Um Presidente da Lusitânia SA afastado pelo regulador (ASF) foi nomeado pela Administração do Montepio “Chairman” da seguradora do Montepio em Moçambique certamente a receber a mesma remuneração que tinha na Lusitânia SA, como premio pelos danos causados ao Montepio
Mas as imoralidades no grupo Montepio que urge por cobro não se limitam aos casos referidos. Durante a assembleia confrontei o presidente da Associação Mutualista com mais uma situação escandalosa que ele não respondeu. E essa situação é a seguinte: o ex-presidente da Lusitânia SA, que acumulou prejuízos durante os 7 anos em que esteve nela, obrigando o Montepio a recapitaliza-la com 170 milhões € (registados em instrumentos de capital), que vendeu património valioso (na praça de Espanha e na Avª Augusto de Aguiar) a preços que pouco tempo depois quem comprou vendeu com milhões € de lucro, cujas praticas de gestão levou a CMVM a aplicar uma coima de 20 milhões € à Lusitânia SA, e cuja continuidade na seguradora foi recusada pelo regulador (ASF), foi nomeado, pela administração da Associação Mutualista, como “chairman” da seguradora que o Montepio tem em Moçambique certamente com uma remuneração muito igual à que recebia na Lusitânia SA. Confrontado com esta imoralidade na assembleia, o presidente da Associação Mutualista manteve-se mudo, incapaz de a justificar.
Uma Assembleia Geral da Associação Mutualista insólita
Há um aspeto positivo nesta assembleia, diferente do passado, que não se pode deixar de referir. Contrariamente ao que acontecia com Tomás Correia, nas poucas assembleias de associados realizadas, qualquer debate era impedido com uma moção apresentada por um dos seus apoiantes para passar logo à votação. Nesta isso não aconteceu. Daí a razão de ela se ter alongado por 4 sessões em semanas sucessivas. É certo que as matérias eram muitas, pois incluía o Regulamento eleitoral, o PAO-2021, o Relatório e Contas de 2020, e a apreciação da gestão da administração. No entanto, não deixaram de acontecer factos insólitos que é importante que os associados conheçam para poderem formular uma opinião sobre a situação na Associação Mutualista.
O 1º facto insólito diz respeito ao ponto 5 da Ordem trabalhos. “Apreciação da gestão e da fiscalização”. Na sessão de 9.6.2021, o presidente da mesa da assembleia geral considerou que esta matéria, por envolver a apreciação de pessoas, tinha que ser feita por voto secreto.
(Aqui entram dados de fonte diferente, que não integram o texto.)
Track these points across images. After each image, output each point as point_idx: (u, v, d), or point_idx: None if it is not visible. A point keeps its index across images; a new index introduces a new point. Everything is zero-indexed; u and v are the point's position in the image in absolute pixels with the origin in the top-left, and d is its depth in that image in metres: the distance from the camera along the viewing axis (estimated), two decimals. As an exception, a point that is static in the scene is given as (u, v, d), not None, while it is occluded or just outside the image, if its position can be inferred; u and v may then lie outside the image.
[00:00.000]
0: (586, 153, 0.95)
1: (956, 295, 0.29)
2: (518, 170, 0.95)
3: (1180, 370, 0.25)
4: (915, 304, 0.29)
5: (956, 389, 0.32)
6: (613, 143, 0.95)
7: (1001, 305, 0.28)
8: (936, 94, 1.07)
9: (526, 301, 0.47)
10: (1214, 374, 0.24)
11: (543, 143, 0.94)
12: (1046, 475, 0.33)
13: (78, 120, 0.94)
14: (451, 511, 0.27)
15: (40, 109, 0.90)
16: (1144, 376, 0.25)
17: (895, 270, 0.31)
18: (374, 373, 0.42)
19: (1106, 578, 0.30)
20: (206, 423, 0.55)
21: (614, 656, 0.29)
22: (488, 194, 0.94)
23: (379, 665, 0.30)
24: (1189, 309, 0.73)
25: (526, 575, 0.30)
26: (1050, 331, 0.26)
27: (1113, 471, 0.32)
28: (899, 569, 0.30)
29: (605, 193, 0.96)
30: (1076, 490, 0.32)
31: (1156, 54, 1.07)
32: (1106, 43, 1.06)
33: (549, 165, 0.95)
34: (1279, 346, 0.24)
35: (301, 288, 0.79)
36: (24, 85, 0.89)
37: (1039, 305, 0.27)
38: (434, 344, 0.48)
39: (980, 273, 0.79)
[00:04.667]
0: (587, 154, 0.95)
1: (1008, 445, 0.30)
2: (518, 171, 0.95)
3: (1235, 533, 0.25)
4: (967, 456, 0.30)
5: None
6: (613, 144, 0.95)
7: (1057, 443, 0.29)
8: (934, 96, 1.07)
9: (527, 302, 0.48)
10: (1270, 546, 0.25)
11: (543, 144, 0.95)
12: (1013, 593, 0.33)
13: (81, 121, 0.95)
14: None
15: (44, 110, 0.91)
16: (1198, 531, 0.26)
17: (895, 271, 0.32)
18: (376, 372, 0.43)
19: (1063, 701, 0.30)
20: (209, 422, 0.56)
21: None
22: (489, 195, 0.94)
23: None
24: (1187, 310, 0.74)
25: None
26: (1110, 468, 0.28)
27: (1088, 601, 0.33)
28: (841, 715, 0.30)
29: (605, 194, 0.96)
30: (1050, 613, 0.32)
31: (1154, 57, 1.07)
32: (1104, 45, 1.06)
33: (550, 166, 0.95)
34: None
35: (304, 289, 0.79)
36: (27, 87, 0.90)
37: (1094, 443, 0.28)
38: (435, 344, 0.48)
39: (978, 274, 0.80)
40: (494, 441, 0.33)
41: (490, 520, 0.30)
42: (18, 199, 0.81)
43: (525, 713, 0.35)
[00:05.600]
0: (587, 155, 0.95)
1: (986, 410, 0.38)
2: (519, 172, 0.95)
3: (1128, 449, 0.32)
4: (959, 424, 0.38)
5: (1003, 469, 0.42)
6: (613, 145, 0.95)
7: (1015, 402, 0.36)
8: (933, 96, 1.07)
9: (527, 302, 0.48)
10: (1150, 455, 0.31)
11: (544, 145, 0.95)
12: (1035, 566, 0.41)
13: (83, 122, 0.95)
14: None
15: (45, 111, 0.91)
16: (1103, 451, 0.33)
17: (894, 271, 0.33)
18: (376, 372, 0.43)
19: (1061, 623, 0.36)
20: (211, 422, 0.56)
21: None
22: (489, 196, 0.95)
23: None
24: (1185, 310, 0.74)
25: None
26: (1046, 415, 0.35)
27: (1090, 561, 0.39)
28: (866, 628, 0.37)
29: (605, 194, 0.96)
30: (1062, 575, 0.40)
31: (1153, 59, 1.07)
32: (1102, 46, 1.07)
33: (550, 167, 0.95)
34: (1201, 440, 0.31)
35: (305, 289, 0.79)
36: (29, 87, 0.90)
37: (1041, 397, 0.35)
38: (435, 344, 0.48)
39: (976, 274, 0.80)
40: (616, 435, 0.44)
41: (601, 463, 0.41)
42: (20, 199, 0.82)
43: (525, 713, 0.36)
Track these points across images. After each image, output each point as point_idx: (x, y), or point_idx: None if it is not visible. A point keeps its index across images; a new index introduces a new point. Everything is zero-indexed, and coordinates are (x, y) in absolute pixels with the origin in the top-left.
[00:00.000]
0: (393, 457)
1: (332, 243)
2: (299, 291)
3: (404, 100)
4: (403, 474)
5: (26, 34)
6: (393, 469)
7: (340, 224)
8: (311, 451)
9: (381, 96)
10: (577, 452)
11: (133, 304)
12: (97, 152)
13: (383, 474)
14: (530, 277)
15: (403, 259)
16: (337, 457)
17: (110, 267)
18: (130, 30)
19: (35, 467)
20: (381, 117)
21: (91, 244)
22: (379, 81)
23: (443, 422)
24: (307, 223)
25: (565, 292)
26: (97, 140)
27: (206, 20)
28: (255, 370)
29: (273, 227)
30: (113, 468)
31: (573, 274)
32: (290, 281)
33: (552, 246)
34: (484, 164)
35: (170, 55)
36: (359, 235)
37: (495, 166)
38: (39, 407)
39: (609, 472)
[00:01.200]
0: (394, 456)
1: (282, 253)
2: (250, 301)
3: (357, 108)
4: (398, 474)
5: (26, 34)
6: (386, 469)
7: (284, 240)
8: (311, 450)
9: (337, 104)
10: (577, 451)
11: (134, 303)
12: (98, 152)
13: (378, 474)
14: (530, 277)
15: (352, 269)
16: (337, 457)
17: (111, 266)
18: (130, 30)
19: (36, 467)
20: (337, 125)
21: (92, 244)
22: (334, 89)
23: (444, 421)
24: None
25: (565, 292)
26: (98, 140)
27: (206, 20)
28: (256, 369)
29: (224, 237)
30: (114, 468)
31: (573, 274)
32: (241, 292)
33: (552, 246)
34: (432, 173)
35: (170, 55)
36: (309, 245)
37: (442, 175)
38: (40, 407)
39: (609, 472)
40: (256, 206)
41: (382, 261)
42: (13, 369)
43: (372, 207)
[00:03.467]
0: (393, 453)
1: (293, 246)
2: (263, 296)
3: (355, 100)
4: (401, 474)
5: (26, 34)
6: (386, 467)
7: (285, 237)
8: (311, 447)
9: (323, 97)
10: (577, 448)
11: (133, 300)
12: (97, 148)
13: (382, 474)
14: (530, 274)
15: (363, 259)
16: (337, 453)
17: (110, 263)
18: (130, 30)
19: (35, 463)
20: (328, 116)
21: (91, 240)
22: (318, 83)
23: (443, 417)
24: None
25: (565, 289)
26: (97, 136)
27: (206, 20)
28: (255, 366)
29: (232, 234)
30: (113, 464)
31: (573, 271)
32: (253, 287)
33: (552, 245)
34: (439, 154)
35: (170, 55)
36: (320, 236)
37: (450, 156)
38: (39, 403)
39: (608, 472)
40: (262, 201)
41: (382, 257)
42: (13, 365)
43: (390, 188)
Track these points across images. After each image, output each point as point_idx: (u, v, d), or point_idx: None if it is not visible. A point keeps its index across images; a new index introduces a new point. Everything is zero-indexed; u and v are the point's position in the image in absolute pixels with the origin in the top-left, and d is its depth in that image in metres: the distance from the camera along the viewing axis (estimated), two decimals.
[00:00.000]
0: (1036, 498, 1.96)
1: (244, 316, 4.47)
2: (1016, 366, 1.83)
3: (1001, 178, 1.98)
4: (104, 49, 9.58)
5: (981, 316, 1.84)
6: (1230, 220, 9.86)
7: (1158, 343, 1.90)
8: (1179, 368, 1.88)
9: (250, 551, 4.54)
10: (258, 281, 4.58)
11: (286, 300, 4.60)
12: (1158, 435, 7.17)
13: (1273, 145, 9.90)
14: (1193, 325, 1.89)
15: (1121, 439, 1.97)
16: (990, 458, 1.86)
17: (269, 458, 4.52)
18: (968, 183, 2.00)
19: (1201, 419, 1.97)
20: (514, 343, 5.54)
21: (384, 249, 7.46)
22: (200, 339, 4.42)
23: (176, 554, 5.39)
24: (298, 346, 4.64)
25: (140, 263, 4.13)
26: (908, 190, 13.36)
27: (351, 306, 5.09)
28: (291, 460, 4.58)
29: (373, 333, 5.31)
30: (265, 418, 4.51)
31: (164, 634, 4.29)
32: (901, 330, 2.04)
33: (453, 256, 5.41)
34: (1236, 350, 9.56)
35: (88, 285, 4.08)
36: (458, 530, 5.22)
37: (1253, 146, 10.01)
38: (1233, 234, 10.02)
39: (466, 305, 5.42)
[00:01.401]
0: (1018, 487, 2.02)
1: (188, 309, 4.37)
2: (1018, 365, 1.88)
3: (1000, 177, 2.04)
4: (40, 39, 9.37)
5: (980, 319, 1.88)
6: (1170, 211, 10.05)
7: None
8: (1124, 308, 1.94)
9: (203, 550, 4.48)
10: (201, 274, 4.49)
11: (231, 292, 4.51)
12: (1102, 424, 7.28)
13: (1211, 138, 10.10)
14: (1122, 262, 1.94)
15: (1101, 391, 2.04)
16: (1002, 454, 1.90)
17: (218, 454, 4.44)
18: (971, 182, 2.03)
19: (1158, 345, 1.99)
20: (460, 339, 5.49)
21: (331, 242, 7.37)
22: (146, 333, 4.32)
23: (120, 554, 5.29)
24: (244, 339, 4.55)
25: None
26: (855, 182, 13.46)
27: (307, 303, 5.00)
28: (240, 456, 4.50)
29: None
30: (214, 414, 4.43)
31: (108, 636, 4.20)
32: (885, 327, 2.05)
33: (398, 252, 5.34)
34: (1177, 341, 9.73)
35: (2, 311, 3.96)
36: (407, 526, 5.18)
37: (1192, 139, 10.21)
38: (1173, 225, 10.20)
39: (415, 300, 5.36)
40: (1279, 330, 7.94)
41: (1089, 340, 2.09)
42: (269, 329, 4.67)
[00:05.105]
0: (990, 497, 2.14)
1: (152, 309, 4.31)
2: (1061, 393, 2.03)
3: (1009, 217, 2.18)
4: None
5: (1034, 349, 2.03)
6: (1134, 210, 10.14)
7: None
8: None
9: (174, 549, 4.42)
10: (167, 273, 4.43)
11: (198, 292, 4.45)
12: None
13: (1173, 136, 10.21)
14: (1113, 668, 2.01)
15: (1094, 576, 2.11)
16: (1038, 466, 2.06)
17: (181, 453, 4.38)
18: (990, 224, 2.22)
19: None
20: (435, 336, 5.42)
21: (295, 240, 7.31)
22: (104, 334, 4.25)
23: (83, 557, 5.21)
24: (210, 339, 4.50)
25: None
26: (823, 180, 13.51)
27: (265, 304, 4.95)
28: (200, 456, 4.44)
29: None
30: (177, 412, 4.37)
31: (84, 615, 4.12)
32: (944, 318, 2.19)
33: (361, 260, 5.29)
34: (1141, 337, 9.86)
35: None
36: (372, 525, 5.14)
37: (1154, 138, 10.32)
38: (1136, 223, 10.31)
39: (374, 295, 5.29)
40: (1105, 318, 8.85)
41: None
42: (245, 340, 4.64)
Na sessão seguinte da assembleia, já com a presença do padre Melícias como presidente, este considerou que não era necessária qualquer votação.
O 2º facto insólito, fora da ordem de trabalhos, mas com cobertura da mesa, foi o aparecimento de um diretor da Associação Mutualista (de nome Pitacas) que leu um extenso artigo teórico (de revista) sobre o mutualismo atacando a supervisão do regulador (ASF). Na linha da administração, para ele a segurança das poupanças dos associados, que só é possível com um regulador forte, é uma questão menor, o que é importante é a retórica sobre o mutualismo. Mas assim vai o mutualismo e a Associação Mutualista.